-- 課題 --
以下のデータのうち、文字列「different」を含む行をすべて特定し、各行を書き写しなさい。大文字と小文字は区別するものとする。

-- 提供データ --

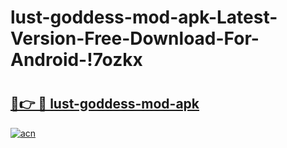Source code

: # lust-goddess-mod-apk-Latest-Version-Free-Download-For-Android-!7ozkx

# <h2><a href="https://68o4p2.esa.edu.pl?title=lust-goddess-mod-apk&ref=7ozkx">🔗👉 🔴 lust-goddess-mod-apk</a></h2>

[![acn](https://github.com/user-attachments/assets/0f9c940e-d8b0-45ae-aac7-cd30a18b3e1c)](https://68o4p2.esa.edu.pl?title=lust-goddess-mod-apk&ref=7ozkx)

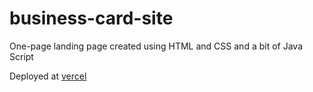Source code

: # business-card-site

One-page landing page created using HTML and CSS and a bit of Java Script

Deployed at [vercel](https://business-card-site.vercel.app/)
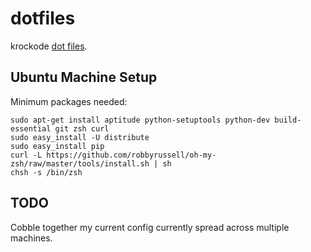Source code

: dotfiles
========

krockode [dot files](http://dotfiles.github.com/).

Ubuntu Machine Setup
--------------------

Minimum packages needed:

    sudo apt-get install aptitude python-setuptools python-dev build-essential git zsh curl
    sudo easy_install -U distribute
    sudo easy_install pip
    curl -L https://github.com/robbyrussell/oh-my-zsh/raw/master/tools/install.sh | sh
    chsh -s /bin/zsh

TODO
----

Cobble together my current config currently spread across
multiple machines.
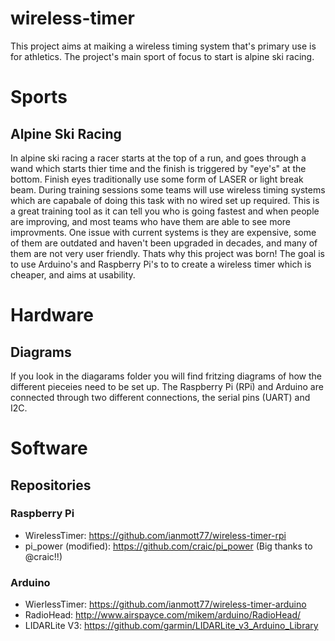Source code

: # wireless-timer
 This project aims at maiking a wireless timing system that's primary use is for athletics. The project's main sport of focus to start is alpine ski racing. 
 
 # Sports
 
 ## Alpine Ski Racing
 In alpine ski racing a racer starts at the top of a run, and goes through a wand which starts thier time and the finish is triggered by "eye's" at the bottom. Finish eyes traditionally use some form of LASER or light break beam. During training sessions some teams will use wireless timing systems which are capabale of doing this task with no wired set up required. This is a great training tool as it can tell you who is going fastest and when people are improving, and most teams who have them are able to see more improvments. One issue with current systems is they are expensive, some of them are outdated and haven't been upgraded in decades, and many of them are not very user friendly. Thats why this project was born! The goal is to use Arduino's and Raspberry Pi's to to create a wireless timer which is cheaper, and aims at usability.
  
# Hardware

## Diagrams
If you look in the diagarams folder you will find fritzing diagrams of how the different pieceies need to be set up. The Raspberry Pi (RPi) and Arduino are connected through two different connections, the serial pins (UART) and I2C.

# Software
## Repositories
 ### Raspberry Pi
 * WirelessTimer: https://github.com/ianmott77/wireless-timer-rpi
 * pi_power (modified): https://github.com/craic/pi_power (Big thanks to @craic!!)
 
 ### Arduino
 * WierlessTimer: https://github.com/ianmott77/wireless-timer-arduino
 * RadioHead: http://www.airspayce.com/mikem/arduino/RadioHead/
 * LIDARLite V3: https://github.com/garmin/LIDARLite_v3_Arduino_Library
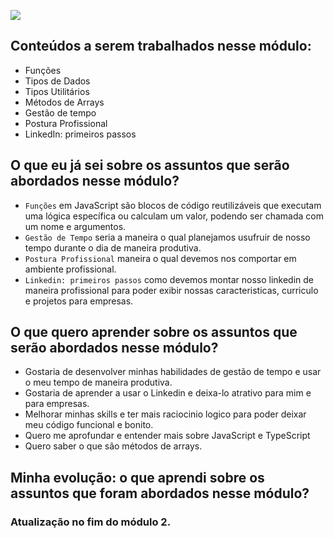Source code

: ![](https://i.imgur.com/xG74tOh.png)


## Conteúdos a serem trabalhados nesse módulo:

- Funções
- Tipos de Dados
- Tipos Utilitários
- Métodos de Arrays
- Gestão de tempo
- Postura Profissional
- LinkedIn: primeiros passos


## O que eu já sei sobre os assuntos que serão abordados nesse módulo?

- `Funções` em JavaScript são blocos de código reutilizáveis que executam uma lógica específica ou calculam um valor, podendo ser chamada com um nome e argumentos.
- `Gestão de Tempo` seria a maneira o qual planejamos usufruir de nosso tempo durante o dia de maneira produtiva.
- `Postura Profissional` maneira o qual devemos nos comportar em ambiente profissional. 
- `Linkedin: primeiros passos` como devemos montar nosso linkedin de maneira profissional para poder exibir nossas caracteristicas, curriculo e projetos para empresas.

## O que quero aprender sobre os assuntos que serão abordados nesse módulo?

- Gostaria de desenvolver minhas habilidades de gestão de tempo e usar o meu tempo de maneira produtiva.
- Gostaria de aprender a usar o Linkedin e deixa-lo atrativo para mim e para empresas. 
- Melhorar minhas skills e ter mais raciocinio logico para poder deixar meu código funcional e bonito.
- Quero me aprofundar e entender mais sobre JavaScript e TypeScript
- Quero saber o que são métodos de arrays.

## Minha evolução: o que aprendi sobre os assuntos que foram abordados nesse módulo?

### Atualização no fim do módulo 2.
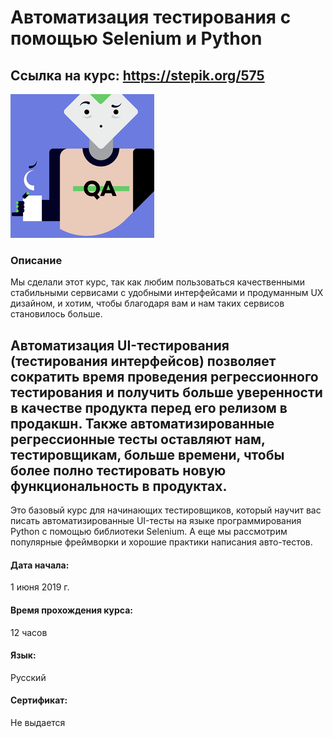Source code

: # Автоматизация тестирования  с помощью Selenium и Python
## Ссылка на курс: https://stepik.org/575
[![Автоматизация тестирования с помощью Selenium и Python](/logo.png)](https://stepik.org/575)

### Описание
Мы сделали этот курс, так как любим пользоваться качественными стабильными сервисами с удобными интерфейсами и продуманным UX дизайном, и хотим, чтобы благодаря вам и нам таких сервисов становилось больше.

Автоматизация UI-тестирования (тестирования интерфейсов) позволяет сократить время проведения регрессионного тестирования и получить больше уверенности в качестве продукта перед его релизом в продакшн. Также автоматизированные регрессионные тесты оставляют нам, тестировщикам, больше времени, чтобы более полно тестировать новую функциональность в продуктах.
---
Это базовый курс для начинающих тестировщиков, который научит вас писать автоматизированные UI-тесты на языке программирования Python с помощью библиотеки Selenium. А еще мы рассмотрим популярные фреймворки и хорошие практики написания авто-тестов.

#### Дата начала:
1 июня 2019 г.
#### Время прохождения курса:
12 часов
#### Язык:
Русский
#### Сертификат:
Не выдается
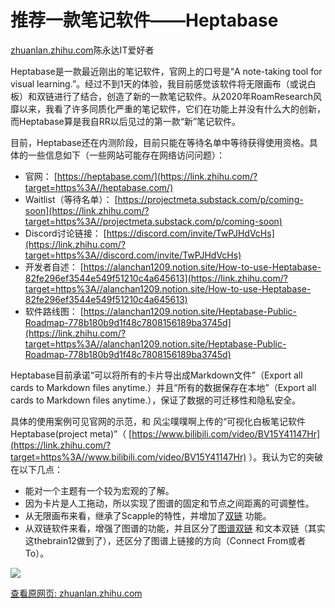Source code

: # 推荐一款笔记软件——Heptabase

[zhuanlan.zhihu.com](https://zhuanlan.zhihu.com/p/439303029?utm_source=wechat_session&utm_medium=social&utm_oi=38400975437824&utm_campaign=shareopn)陈永达IT爱好者

Heptabase是一款最近刚出的笔记软件，官网上的口号是“A note-taking tool for visual learning.”。经过不到1天的体验，我目前感觉该软件将无限画布（或说白板）和双链进行了结合，创造了新的一款笔记软件。从2020年RoamResearch风靡以来，我看了许多同质化严重的笔记软件，它们在功能上并没有什么大的创新，而Heptabase算是我自RR以后见过的第一款“新”笔记软件。

目前，Heptabase还在内测阶段，目前只能在等待名单中等待获得使用资格。具体的一些信息如下（一些网站可能存在网络访问问题）：

*   官网： [https://heptabase.com/](https://link.zhihu.com/?target=https%3A//heptabase.com/)
*   Waitlist（等待名单）： [https://projectmeta.substack.com/p/coming-soon](https://link.zhihu.com/?target=https%3A//projectmeta.substack.com/p/coming-soon)
*   Discord讨论链接： [https://discord.com/invite/TwPJHdVcHs](https://link.zhihu.com/?target=https%3A//discord.com/invite/TwPJHdVcHs)
*   开发者自述： [https://alanchan1209.notion.site/How-to-use-Heptabase-82fe296ef3544e549f51210c4a645613](https://link.zhihu.com/?target=https%3A//alanchan1209.notion.site/How-to-use-Heptabase-82fe296ef3544e549f51210c4a645613)
*   软件路线图： [https://alanchan1209.notion.site/Heptabase-Public-Roadmap-778b180b9d1f48c7808156189ba3745d](https://link.zhihu.com/?target=https%3A//alanchan1209.notion.site/Heptabase-Public-Roadmap-778b180b9d1f48c7808156189ba3745d)

Heptabase目前承诺“可以将所有的卡片导出成Markdown文件”（Export all cards to Markdown files anytime.）并且“所有的数据保存在本地”（Export all cards to Markdown files anytime.），保证了数据的可迁移性和隐私安全。

具体的使用案例可见官网的示范，和 风尘噗噗啊上传的“可视化白板笔记软件Heptabase(project meta)”（ [https://www.bilibili.com/video/BV15Y41147Hr](https://link.zhihu.com/?target=https%3A//www.bilibili.com/video/BV15Y41147Hr) ）。我认为它的突破在以下几点：

*   能对一个主题有一个较为宏观的了解。
*   因为卡片是人工拖动，所以实现了图谱的固定和节点之间距离的可调整性。
*   从无限画布来看，继承了Scapple的特性，并增加了[双链](https://www.zhihu.com/search?q=%E5%8F%8C%E9%93%BE&search_source=Entity&hybrid_search_source=Entity&hybrid_search_extra=%7B%22sourceType%22%3A%22article%22%2C%22sourceId%22%3A439303029%7D) 功能。
*   从双链软件来看，增强了图谱的功能，并且区分了[图谱双链](https://www.zhihu.com/search?q=%E5%9B%BE%E8%B0%B1%E5%8F%8C%E9%93%BE&search_source=Entity&hybrid_search_source=Entity&hybrid_search_extra=%7B%22sourceType%22%3A%22article%22%2C%22sourceId%22%3A439303029%7D) 和文本双链（其实这thebrain12做到了），还区分了图谱上链接的方向（Connect From或者To）。

![](https://cubox.pro/c/filters:no_upscale()?imageUrl=https%3A%2F%2Fpic4.zhimg.com%2Fv2-5e7d67bd0fb44e3cd832f4c3fe5c382b_b.jpg)

[查看原网页: zhuanlan.zhihu.com](https://zhuanlan.zhihu.com/p/439303029?utm_source=wechat_session&utm_medium=social&utm_oi=38400975437824&utm_campaign=shareopn)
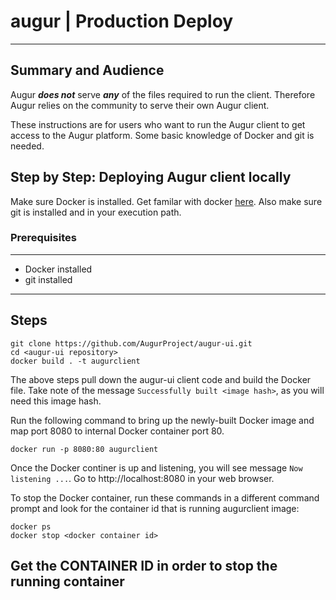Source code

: # augur | Production Deploy

---
## Summary and Audience

Augur **_does not_** serve **_any_** of the files required to run the client. Therefore Augur relies on the community to serve their own Augur client.

These instructions are for users who want to run the Augur client to get access to the Augur platform. Some basic knowledge of Docker and git is needed.

## Step by Step: Deploying Augur client locally

Make sure Docker is installed. Get familar with docker [here](https://docs.docker.com/docker-hub/official_repos/).
Also make sure git is installed and in your execution path.

### Prerequisites
---
* Docker installed
* git installed
---
## Steps

    git clone https://github.com/AugurProject/augur-ui.git
    cd <augur-ui repository>
    docker build . -t augurclient

The above steps pull down the augur-ui client code and build the Docker file. Take note of the message `Successfully built <image hash>`, as you will need this image hash.

Run the following command to bring up the newly-built Docker image and map port 8080 to internal Docker container port 80. 

    docker run -p 8080:80 augurclient 

Once the Docker continer is up and listening, you will see message `Now listening ...`. Go to http://localhost:8080 in your web browser.

To stop the Docker container, run these commands in a different command prompt and look for the container id that is running augurclient image:

    docker ps
    docker stop <docker container id>

Get the CONTAINER ID in order to stop the running container
---
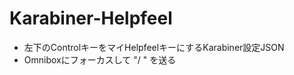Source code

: <h1>Karabiner-Helpfeel</h1>

<ul>
  <li>左下のControlキーをマイHelpfeelキーにするKarabiner設定JSON</li>
  <li>Omniboxにフォーカスして "/ " を送る
</ul>
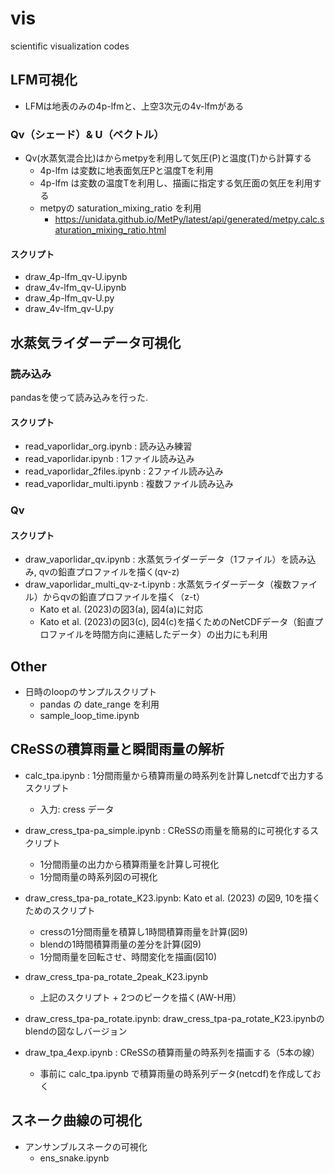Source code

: # vis
scientific visualization codes

## LFM可視化
* LFMは地表のみの4p-lfmと、上空3次元の4v-lfmがある

### Qv（シェード）& U（ベクトル）
* Qv(水蒸気混合比)はからmetpyを利用して気圧(P)と温度(T)から計算する
  * 4p-lfm は変数に地表面気圧Pと温度Tを利用
  * 4p-lfm は変数の温度Tを利用し、描画に指定する気圧面の気圧を利用する
  * metpyの saturation_mixing_ratio を利用
    * https://unidata.github.io/MetPy/latest/api/generated/metpy.calc.saturation_mixing_ratio.html

#### スクリプト
* draw_4p-lfm_qv-U.ipynb
* draw_4v-lfm_qv-U.ipynb
* draw_4p-lfm_qv-U.py
* draw_4v-lfm_qv-U.py


## 水蒸気ライダーデータ可視化
### 読み込み
pandasを使って読み込みを行った. 

#### スクリプト
* read_vaporlidar_org.ipynb    : 読み込み練習
* read_vaporlidar.ipynb        : 1ファイル読み込み
* read_vaporlidar_2files.ipynb : 2ファイル読み込み
* read_vaporlidar_multi.ipynb  : 複数ファイル読み込み

### Qv
#### スクリプト
* draw_vaporlidar_qv.ipynb          : 水蒸気ライダーデータ（1ファイル）を読み込み, qvの鉛直プロファイルを描く(qv-z)
* draw_vaporlidar_multi_qv-z-t.ipynb  : 水蒸気ライダーデータ（複数ファイル）からqvの鉛直プロファイルを描く（z-t）
  * Kato et al. (2023)の図3(a), 図4(a)に対応
  * Kato et al. (2023)の図3(c), 図4(c)を描くためのNetCDFデータ（鉛直プロファイルを時間方向に連結したデータ）の出力にも利用


## Other
* 日時のloopのサンプルスクリプト
  * pandas の date_range を利用
  * sample_loop_time.ipynb


## CReSSの積算雨量と瞬間雨量の解析
* calc_tpa.ipynb : 1分間雨量から積算雨量の時系列を計算しnetcdfで出力するスクリプト
  * 入力: cress データ

* draw_cress_tpa-pa_simple.ipynb : CReSSの雨量を簡易的に可視化するスクリプト
  * 1分間雨量の出力から積算雨量を計算し可視化
  * 1分間雨量の時系列図の可視化

* draw_cress_tpa-pa_rotate_K23.ipynb: Kato et al. (2023) の図9, 10を描くためのスクリプト
  * cressの1分間雨量を積算し1時間積算雨量を計算(図9)
  * blendの1時間積算雨量の差分を計算(図9)
  * 1分間雨量を回転させ、時間変化を描画(図10)

* draw_cress_tpa-pa_rotate_2peak_K23.ipynb
  * 上記のスクリプト + 2つのピークを描く(AW-H用）

* draw_cress_tpa-pa_rotate.ipynb: draw_cress_tpa-pa_rotate_K23.ipynbのblendの図なしバージョン

* draw_tpa_4exp.ipynb : CReSSの積算雨量の時系列を描画する（5本の線）
  * 事前に calc_tpa.ipynb で積算雨量の時系列データ(netcdf)を作成しておく

## スネーク曲線の可視化
* アンサンブルスネークの可視化
  * ens_snake.ipynb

-- 解答例 --
If you look in the diagarams folder you will find fritzing diagrams of how the different pieceies need to be set up. The Raspberry Pi (RPi) and Arduino are connected through two different connections, the serial pins (UART) and I2C.
To stop the Docker container, run these commands in a different command prompt and look for the container id that is running augurclient image:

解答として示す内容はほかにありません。